WASHINGTON - After helping negotiate the largest antitrust settlement in U.S. history against credit card companies and banks, Minneapolis lawyer K. Craig Wildfang might reasonably have expected a standing ovation from the retail industry.
So far, much of what he's received are Bronx cheers.
Many of the country's biggest retailers, who were not parties to the case, want the $7.25 billion deal dead. Mark Williams, president of financial services at Richfield-based Best Buy, said the settlement "does almost nothing to address why U.S. consumers and merchants continue to pay higher [credit card] costs than nearly every other developed country."
Minneapolis-based Target Corp. believes the settlement has "serious substantive and legal defects" that "perpetuate a broken system" of uncontrolled credit card fees that costs Target hundreds of millions of dollars each year, said spokeswoman Jenna Reck.
Experts expect major retailers and trade associations to fight all the way to the U.S. Supreme Court if necessary to kill or materially change the settlement. Opponents say it leaves credit card companies with too few limits on fee increases and prohibits future lawsuits.
Georgetown University law Prof. Adam Levitin, a consumer finance expert, speculated that credit card fees could become a flash point in the U.S. House and Senate, the way debit card fees did in 2011 when Congress voted to restrict them in an amendment to financial regulatory reform.
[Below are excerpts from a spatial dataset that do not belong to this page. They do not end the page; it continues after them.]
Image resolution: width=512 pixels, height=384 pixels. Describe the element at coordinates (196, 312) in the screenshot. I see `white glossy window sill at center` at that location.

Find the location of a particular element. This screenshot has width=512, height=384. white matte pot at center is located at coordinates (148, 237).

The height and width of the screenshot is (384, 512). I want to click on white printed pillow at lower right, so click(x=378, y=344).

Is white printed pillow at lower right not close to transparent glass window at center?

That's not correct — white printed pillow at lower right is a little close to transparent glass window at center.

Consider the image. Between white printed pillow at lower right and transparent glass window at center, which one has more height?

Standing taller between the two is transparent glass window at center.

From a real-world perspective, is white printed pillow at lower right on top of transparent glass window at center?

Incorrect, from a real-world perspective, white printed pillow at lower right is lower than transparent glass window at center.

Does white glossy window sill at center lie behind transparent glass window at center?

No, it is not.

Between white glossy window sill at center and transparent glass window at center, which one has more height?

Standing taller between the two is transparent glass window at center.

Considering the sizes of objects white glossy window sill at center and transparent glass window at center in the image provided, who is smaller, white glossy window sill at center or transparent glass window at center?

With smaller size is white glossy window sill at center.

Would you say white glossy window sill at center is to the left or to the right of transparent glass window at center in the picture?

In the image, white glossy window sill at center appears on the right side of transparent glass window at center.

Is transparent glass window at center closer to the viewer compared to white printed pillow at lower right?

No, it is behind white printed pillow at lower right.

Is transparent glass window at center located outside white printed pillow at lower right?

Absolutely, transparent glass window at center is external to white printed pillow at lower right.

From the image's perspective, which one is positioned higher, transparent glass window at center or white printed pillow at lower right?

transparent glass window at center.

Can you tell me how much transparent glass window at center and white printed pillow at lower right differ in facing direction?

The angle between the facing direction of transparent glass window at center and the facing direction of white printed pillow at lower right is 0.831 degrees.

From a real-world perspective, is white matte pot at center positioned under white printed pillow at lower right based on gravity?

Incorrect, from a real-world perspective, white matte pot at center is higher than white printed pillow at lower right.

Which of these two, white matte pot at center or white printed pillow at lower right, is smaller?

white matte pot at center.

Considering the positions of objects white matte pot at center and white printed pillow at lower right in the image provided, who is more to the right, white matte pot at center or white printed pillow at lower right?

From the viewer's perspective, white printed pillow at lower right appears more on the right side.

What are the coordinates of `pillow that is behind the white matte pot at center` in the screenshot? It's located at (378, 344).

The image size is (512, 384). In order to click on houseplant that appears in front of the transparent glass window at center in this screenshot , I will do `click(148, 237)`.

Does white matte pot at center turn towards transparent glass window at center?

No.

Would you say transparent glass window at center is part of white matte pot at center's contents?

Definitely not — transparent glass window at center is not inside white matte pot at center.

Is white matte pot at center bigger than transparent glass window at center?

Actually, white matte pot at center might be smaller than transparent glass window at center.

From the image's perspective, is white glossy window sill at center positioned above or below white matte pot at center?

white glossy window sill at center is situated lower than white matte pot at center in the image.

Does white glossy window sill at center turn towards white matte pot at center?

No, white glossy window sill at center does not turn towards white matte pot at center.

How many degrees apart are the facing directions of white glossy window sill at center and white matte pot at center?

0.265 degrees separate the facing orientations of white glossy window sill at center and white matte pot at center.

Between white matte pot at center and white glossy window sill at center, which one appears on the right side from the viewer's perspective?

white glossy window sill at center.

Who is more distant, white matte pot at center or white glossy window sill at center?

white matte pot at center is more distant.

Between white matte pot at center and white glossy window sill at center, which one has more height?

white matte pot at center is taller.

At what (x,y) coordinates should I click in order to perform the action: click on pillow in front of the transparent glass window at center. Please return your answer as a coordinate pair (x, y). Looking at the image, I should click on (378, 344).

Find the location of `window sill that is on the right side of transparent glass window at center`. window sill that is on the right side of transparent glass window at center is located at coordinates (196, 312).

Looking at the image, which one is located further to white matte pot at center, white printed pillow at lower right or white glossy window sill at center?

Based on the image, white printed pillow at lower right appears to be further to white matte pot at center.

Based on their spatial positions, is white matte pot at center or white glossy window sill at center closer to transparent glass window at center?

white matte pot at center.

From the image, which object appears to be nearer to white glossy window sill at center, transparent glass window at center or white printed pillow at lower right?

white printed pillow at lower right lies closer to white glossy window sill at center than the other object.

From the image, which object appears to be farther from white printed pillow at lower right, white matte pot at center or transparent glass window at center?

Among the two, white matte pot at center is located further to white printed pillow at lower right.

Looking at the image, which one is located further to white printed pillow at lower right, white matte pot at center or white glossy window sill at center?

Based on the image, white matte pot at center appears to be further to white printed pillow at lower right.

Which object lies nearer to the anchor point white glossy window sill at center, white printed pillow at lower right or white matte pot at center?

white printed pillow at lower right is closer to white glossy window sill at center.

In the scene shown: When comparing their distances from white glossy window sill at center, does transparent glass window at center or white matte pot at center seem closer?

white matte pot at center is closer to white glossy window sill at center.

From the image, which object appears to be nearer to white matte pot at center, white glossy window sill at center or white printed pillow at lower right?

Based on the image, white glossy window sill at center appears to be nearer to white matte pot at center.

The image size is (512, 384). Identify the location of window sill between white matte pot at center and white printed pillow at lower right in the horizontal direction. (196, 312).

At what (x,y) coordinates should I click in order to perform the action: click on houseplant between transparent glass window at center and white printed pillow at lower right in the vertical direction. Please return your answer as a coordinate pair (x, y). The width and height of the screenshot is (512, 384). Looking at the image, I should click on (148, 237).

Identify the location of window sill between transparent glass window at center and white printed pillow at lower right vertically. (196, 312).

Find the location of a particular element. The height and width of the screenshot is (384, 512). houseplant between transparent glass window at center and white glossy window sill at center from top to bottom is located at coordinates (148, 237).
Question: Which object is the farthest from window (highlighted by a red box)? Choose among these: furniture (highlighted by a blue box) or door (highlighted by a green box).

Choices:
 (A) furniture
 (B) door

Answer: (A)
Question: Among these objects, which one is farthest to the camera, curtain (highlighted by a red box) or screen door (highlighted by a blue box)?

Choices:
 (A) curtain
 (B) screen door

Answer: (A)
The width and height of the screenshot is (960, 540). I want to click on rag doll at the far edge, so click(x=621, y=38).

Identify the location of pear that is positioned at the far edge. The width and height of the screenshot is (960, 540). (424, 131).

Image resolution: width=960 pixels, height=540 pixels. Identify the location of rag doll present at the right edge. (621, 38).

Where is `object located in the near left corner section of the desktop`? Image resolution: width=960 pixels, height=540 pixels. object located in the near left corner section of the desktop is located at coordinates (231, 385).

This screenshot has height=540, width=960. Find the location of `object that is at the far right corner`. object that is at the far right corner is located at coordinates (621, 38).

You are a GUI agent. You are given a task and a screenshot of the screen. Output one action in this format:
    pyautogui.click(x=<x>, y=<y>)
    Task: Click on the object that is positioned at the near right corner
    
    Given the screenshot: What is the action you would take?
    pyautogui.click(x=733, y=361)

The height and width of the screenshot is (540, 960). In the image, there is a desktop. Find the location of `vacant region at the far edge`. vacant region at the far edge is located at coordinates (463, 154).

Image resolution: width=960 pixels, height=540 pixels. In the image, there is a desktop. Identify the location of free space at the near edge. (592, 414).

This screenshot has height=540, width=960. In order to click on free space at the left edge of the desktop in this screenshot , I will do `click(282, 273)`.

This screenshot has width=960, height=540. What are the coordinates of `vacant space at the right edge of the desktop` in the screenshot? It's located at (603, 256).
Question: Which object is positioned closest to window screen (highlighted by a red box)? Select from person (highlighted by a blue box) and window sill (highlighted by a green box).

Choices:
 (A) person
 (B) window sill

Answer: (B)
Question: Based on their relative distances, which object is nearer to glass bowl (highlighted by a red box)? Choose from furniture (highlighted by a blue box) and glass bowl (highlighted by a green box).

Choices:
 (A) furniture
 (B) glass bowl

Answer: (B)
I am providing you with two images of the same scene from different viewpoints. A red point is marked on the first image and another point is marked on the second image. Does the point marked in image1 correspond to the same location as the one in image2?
Levitin thinks judicial approval of the current settlement would up the legislative pressure to pass a better long-term solution.
Last week, a majority of the merchants and trade associations that brought the lawsuit against Visa, MasterCard and several banks seven years ago announced plans for a new legal filing. This one will ask a federal appeals court to throw out the settlement, a motion which U.S. District Judge John Gleeson granted preliminary approval to on Nov. 9.